** Opening INPUT FOR THIS TASK block **
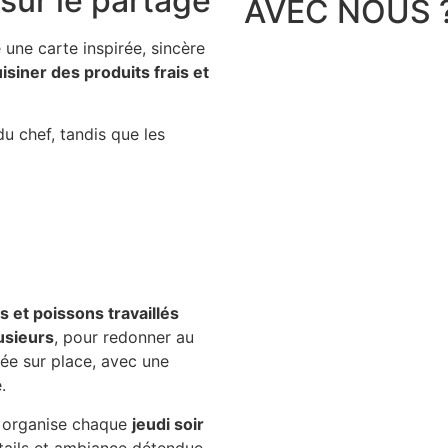
sur le partage
AVEC NOUS 
 une carte inspirée, sincère
isiner des produits frais et
du chef, tandis que les
s et poissons travaillés
usieurs
, pour redonner au
ée sur place, avec une
.
organise chaque
jeudi soir
tails et ambiance détendue.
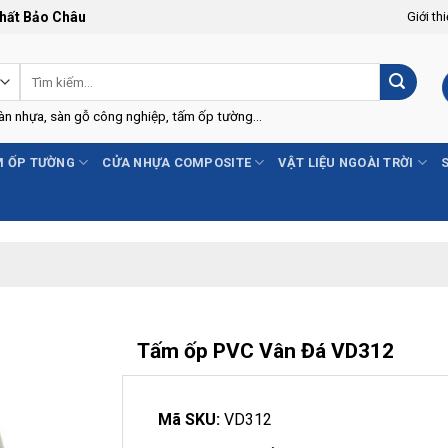
Thất Bảo Châu
Giới th
Tìm
kiếm:
Sàn nhựa, sàn gỗ công nghiệp, tấm ốp tường...
 ỐP TƯỜNG
CỬA NHỰA COMPOSITE
VẬT LIỆU NGOÀI TRỜI
Tấm ốp PVC Vân Đá VD312
-5%
Mã SKU:
VD312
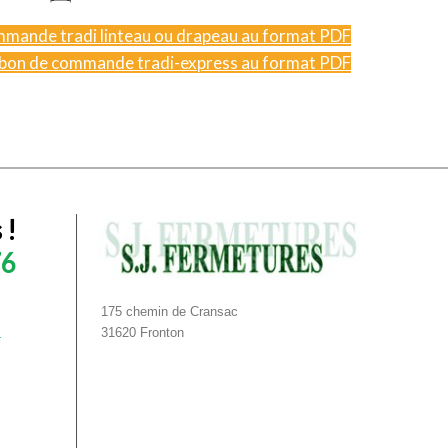
mmande tradi linteau ou drapeau au format PDF
 bon de commande tradi-express au format PDF
 !
76
175 chemin de Cransac
31620 Fronton
r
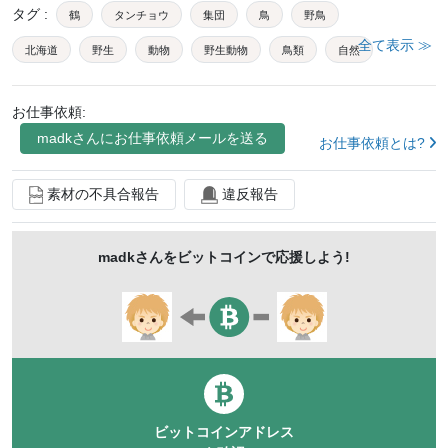
タグ
:
鶴
タンチョウ
集団
鳥
野鳥
全て表示 ≫
北海道
野生
動物
野生動物
鳥類
自然
生物
哺乳類
ツル
日本
陸の哺乳類
お仕事依頼:
陸上動物
つる
丹頂鶴
屋外
晴れ
青空
madk
さんにお仕事依頼メールを送る
お仕事依頼とは?
朝
早朝
鶴居村
冬
季節
四季
風景
丹頂
道東
景色
木
木々
素材の不具合報告
違反報告
ゆき
ゆきげしき
ふゆ
群れ
madk
さんをビットコインで応援しよう!
ビットコインアドレス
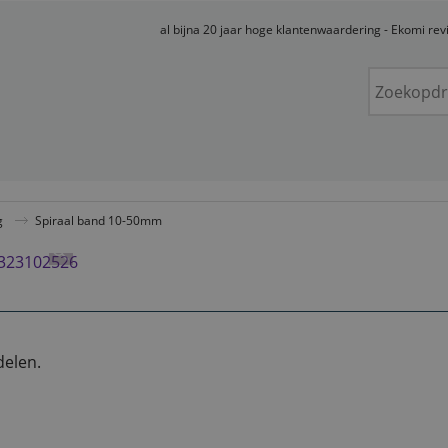
al bijna 20 jaar hoge klantenwaardering - Ekomi re
g
Spiraal band 10-50mm
delen.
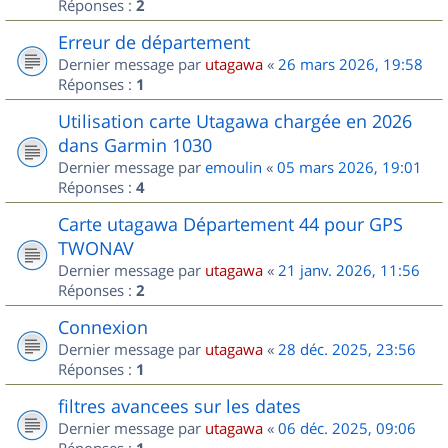
Réponses :
2
Erreur de département
Dernier message par
utagawa
«
26 mars 2026, 19:58
Réponses :
1
Utilisation carte Utagawa chargée en 2026
dans Garmin 1030
Dernier message par
emoulin
«
05 mars 2026, 19:01
Réponses :
4
Carte utagawa Département 44 pour GPS
TWONAV
Dernier message par
utagawa
«
21 janv. 2026, 11:56
Réponses :
2
Connexion
Dernier message par
utagawa
«
28 déc. 2025, 23:56
Réponses :
1
filtres avancees sur les dates
Dernier message par
utagawa
«
06 déc. 2025, 09:06
Réponses :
** Closing INPUT FOR THIS TASK block **
• **WHAT IS NEEDED**
Without changing a single word, set down all of the material again and leave out its pictures.

• **ANSWER**
sur le partage
AVEC NOUS 
 une carte inspirée, sincère
isiner des produits frais et
du chef, tandis que les
s et poissons travaillés
usieurs
, pour redonner au
ée sur place, avec une
.
organise chaque
jeudi soir
tails et ambiance détendue.
Thất Bảo Châu
Giới th
Tìm
kiếm:
Sàn nhựa, sàn gỗ công nghiệp, tấm ốp tường...
 ỐP TƯỜNG
CỬA NHỰA COMPOSITE
VẬT LIỆU NGOÀI TRỜI
Tấm ốp PVC Vân Đá VD312
-5%
Mã SKU:
VD312
mmande tradi linteau ou drapeau au format PDF
 bon de commande tradi-express au format PDF
 !
76
175 chemin de Cransac
31620 Fronton
r
タグ
:
鶴
タンチョウ
集団
鳥
野鳥
全て表示 ≫
北海道
野生
動物
野生動物
鳥類
自然
生物
哺乳類
ツル
日本
陸の哺乳類
お仕事依頼:
陸上動物
つる
丹頂鶴
屋外
晴れ
青空
madk
さんにお仕事依頼メールを送る
お仕事依頼とは?
朝
早朝
鶴居村
冬
季節
四季
風景
丹頂
道東
景色
木
木々
素材の不具合報告
違反報告
ゆき
ゆきげしき
ふゆ
群れ
madk
さんをビットコインで応援しよう!
ビットコインアドレス
al bijna 20 jaar hoge klantenwaardering - Ekomi re
g
Spiraal band 10-50mm
delen.
Réponses :
2
Erreur de département
Dernier message par
utagawa
«
26 mars 2026, 19:58
Réponses :
1
Utilisation carte Utagawa chargée en 2026
dans Garmin 1030
Dernier message par
emoulin
«
05 mars 2026, 19:01
Réponses :
4
Carte utagawa Département 44 pour GPS
TWONAV
Dernier message par
utagawa
«
21 janv. 2026, 11:56
Réponses :
2
Connexion
Dernier message par
utagawa
«
28 déc. 2025, 23:56
Réponses :
1
filtres avancees sur les dates
Dernier message par
utagawa
«
06 déc. 2025, 09:06
Réponses :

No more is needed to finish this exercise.